Management includes blood cultures, antibiotics, and percutaneous aspiration and drainage, which is both diagnostic (eg, culture, Gram stain) and therapeutic; catheter placement is often required to drain large lesions. Surgical drainage can be considered for abscesses not amenable to percutaneous intervention.
(Choice B) Malaria can present with fevers, anemia, and hyperbilirubinemia; however, it would not be expected to cause right upper quadrant pain or a hypoattenuating liver lesion on CT scan. It would also be unexpected in a patient who has not traveled recently.
(Choice C) Echinococcus granulosus causes cystic liver lesions in individuals exposed to infected sheep or canines; patients are typically asymptomatic unless the cysts are large or rupture. Cysts are typically visible on a CT scan as thin-walled, septated lesions, occasionally with calcification.
(Choices D and F) Entamoeba histolytica is a major cause of hepatic abscess; however, most patients with amebic liver abscess have a history of exposure in endemic areas (eg, India, Mexico). This diagnosis should be considered in patients without other, more common causes of abscess (unlike this patient with recent diverticulitis). Testing options include serology or stool analysis (eg, ova and parasite).
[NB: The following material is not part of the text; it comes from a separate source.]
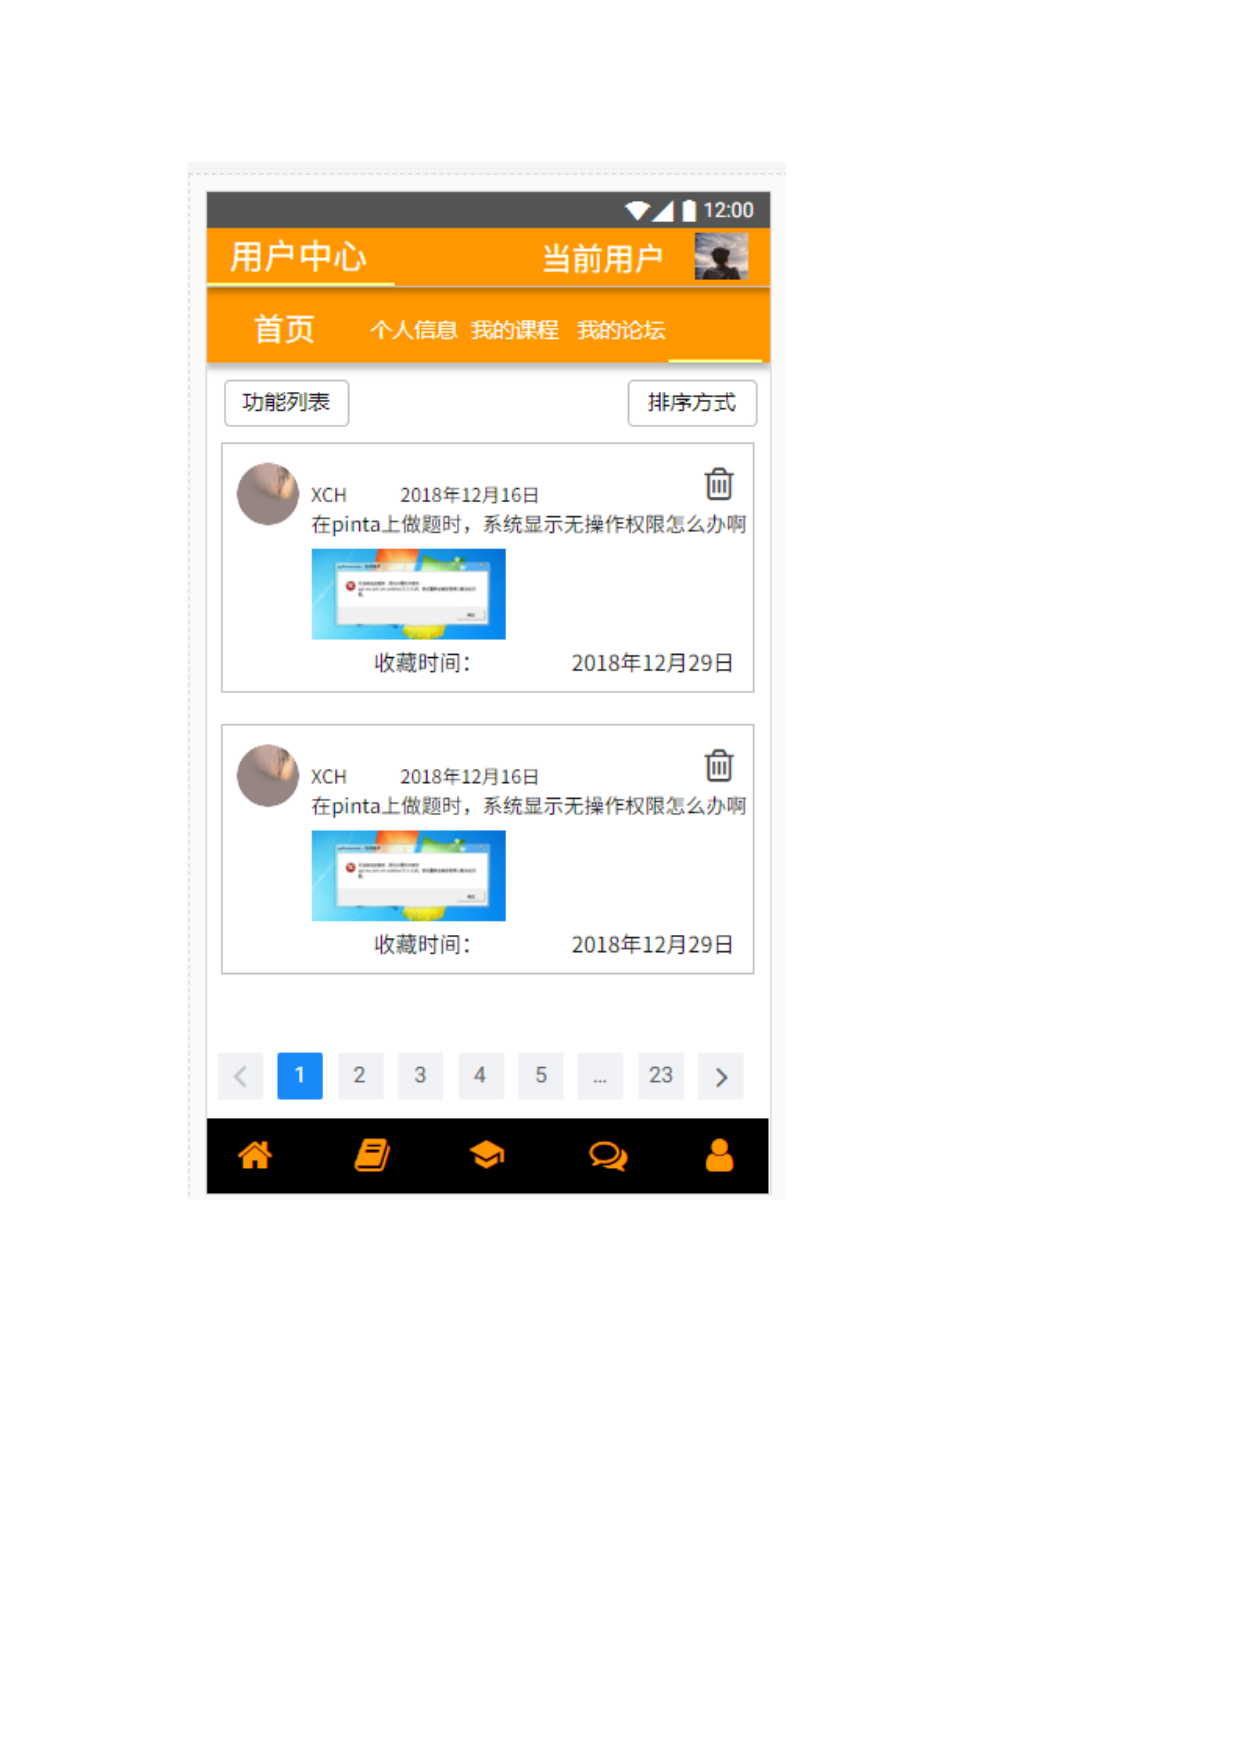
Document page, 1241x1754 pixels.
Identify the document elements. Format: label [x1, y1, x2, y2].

picture [187, 162, 786, 1200]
(Choice E) This patient is at increased risk for Clostridioides (formerly Clostridium) difficile infection due to his recent hospitalization and antibiotic treatment for diverticulitis. However, C difficile infection is characterized by persistent, watery diarrhea and would not be expected to cause abscess formation.
Educational objective:
Pyogenic liver abscess typically presents with fevers, right upper quadrant pain, leukocytosis, and altered liver function tests. It can result from direct spread from the biliary tract or from hematogenous seeding of distal infection, particularly those involving the portal system (eg, diverticulitis). Diagnosis requires abdominal imaging, and management includes blood cultures, antibiotics, aspiration, and drainage.